Saturday Softplay is something that we do quite regularly, this week we went to the local leisure centre for a session that is ran by a small local club for disabled children.
As usual he went straight for the smaller, quieter bouncy castle and started bouncing away quite happily, leaving me to have a hot cup of tea, which I have to admit that was quite nice.
Then he decided that he would get inside one of the pieces of softplay. He loves small spaces so often when he gets into a space like this he wants to stay there.
But this is when the trouble started, other children also like this particular piece of softplay, and as he can’t talk he can’t tell them to leave him alone and he is vulnerable to being pushed around.
Some girls came up and tried sitting on the edge and gradually pushing him out of it, K stood his ground and stayed inside the hole in the middle, they soon lost interest and went away.
Then a boy came over who was much bigger than K and pushed the piece with K still inside, and flipped it over to tip him out. When K followed him as he wanted to get back inside, the boy pushed him away using pieces of play equipment to push him back, banging him on the head with it and knocking him over.
I can only assume that this other child’s parents were paying no attention. I know that if it was my child doing this I would have intervened, there is a big difference between rough and tumble and picking on a child that is smaller than you are.
So I got up and told him that he should not be pushing around children that are much smaller than he is, that I would be watching and that I would be speaking to his Mum if he carried on with what he was doing..

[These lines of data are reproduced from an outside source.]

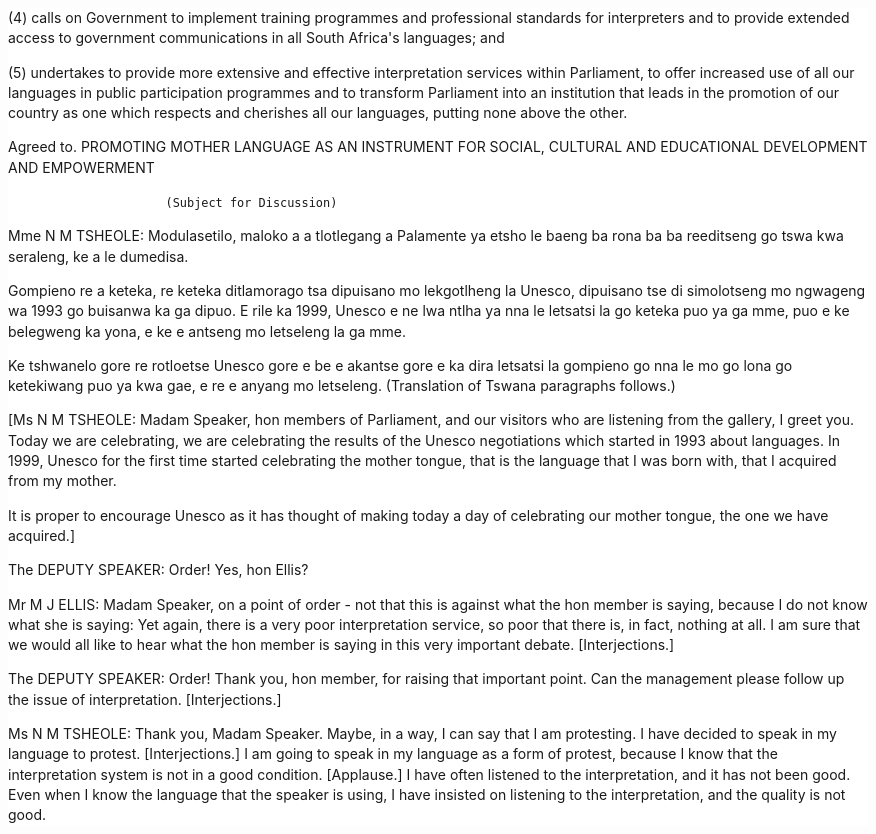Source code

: 
  (4) calls on Government to implement training programmes and professional
       standards  for  interpreters  and  to  provide  extended  access   to
       government communications in all South Africa's languages; and


  (5) undertakes to provide more  extensive  and  effective  interpretation
       services within  Parliament,  to  offer  increased  use  of  all  our
       languages  in  public  participation  programmes  and  to   transform
       Parliament into an institution that leads in  the  promotion  of  our
       country as one  which  respects  and  cherishes  all  our  languages,
       putting none above the other.

Agreed to.
     PROMOTING MOTHER LANGUAGE AS AN INSTRUMENT FOR SOCIAL, CULTURAL AND
                   EDUCATIONAL DEVELOPMENT AND EMPOWERMENT

                          (Subject for Discussion)

Mme N M TSHEOLE: Modulasetilo, maloko a a tlotlegang a  Palamente  ya  etsho
le baeng ba rona ba ba reeditseng go tswa kwa seraleng, ke a le dumedisa.

Gompieno re a keteka, re keteka ditlamorago tsa dipuisano mo lekgotlheng  la
Unesco, dipuisano tse di simolotseng mo ngwageng wa 1993 go buisanwa  ka  ga
dipuo. E rile ka 1999, Unesco e ne lwa  ntlha  ya  nna  le  letsatsi  la  go
keteka puo ya ga mme, puo e  ke  belegweng  ka  yona,  e  ke  e  antseng  mo
letseleng la ga mme.

Ke tshwanelo gore re rotloetse Unesco gore e be e akantse  gore  e  ka  dira
letsatsi la gompieno go nna le mo go lona go ketekiwang puo ya  kwa  gae,  e
re e anyang mo letseleng. (Translation of Tswana paragraphs follows.)

[Ms N M TSHEOLE: Madam Speaker, hon members of Parliament, and our  visitors
who are listening from the gallery, I greet you.
Today we are celebrating, we are  celebrating  the  results  of  the  Unesco
negotiations which started in 1993 about languages. In 1999, Unesco for  the
first time started celebrating the mother tongue, that is the language  that
I was born with, that I acquired from my mother.

It is proper to encourage Unesco as it has thought of making today a day  of
celebrating our mother tongue, the one we have acquired.]

The DEPUTY SPEAKER: Order! Yes, hon Ellis?

Mr M J ELLIS: Madam Speaker, on a point of order - not that this is  against
what the hon member is saying, because I do not know  what  she  is  saying:
Yet again, there is a very poor interpretation service, so poor  that  there
is, in fact, nothing at all. I am sure that we would all like to  hear  what
the hon member is saying in this very important debate. [Interjections.]

The  DEPUTY  SPEAKER:  Order!  Thank  you,  hon  member,  for  raising  that
important  point.  Can  the  management  please  follow  up  the  issue   of
interpretation. [Interjections.]

Ms N M TSHEOLE: Thank you, Madam Speaker. Maybe, in a way, I can say that  I
am  protesting.  I  have  decided  to  speak  in  my  language  to  protest.
[Interjections.] I am going to speak in my language as a  form  of  protest,
because I know that the interpretation system is not in  a  good  condition.
[Applause.] I have often listened to the  interpretation,  and  it  has  not
been good. Even when I know the language that the speaker is using,  I  have
insisted on listening to the interpretation, and the quality is not good.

The boy apologised and moved away letting K continue to play as he was before he had been disturbed. The boys parents never came over to see what had happened so I assume they still weren’t paying any attention. The workers from the leisure centre did apologise for not intervening sooner.
This is exactly why I have insisted that K has fulltime 1:1 at school and that this 1:1 supervision includes playtimes and lunchtimes as I feel that it is these free play times when the children are not being fully supervised that he is the most vulnerable to bullying and this kind of behaviour.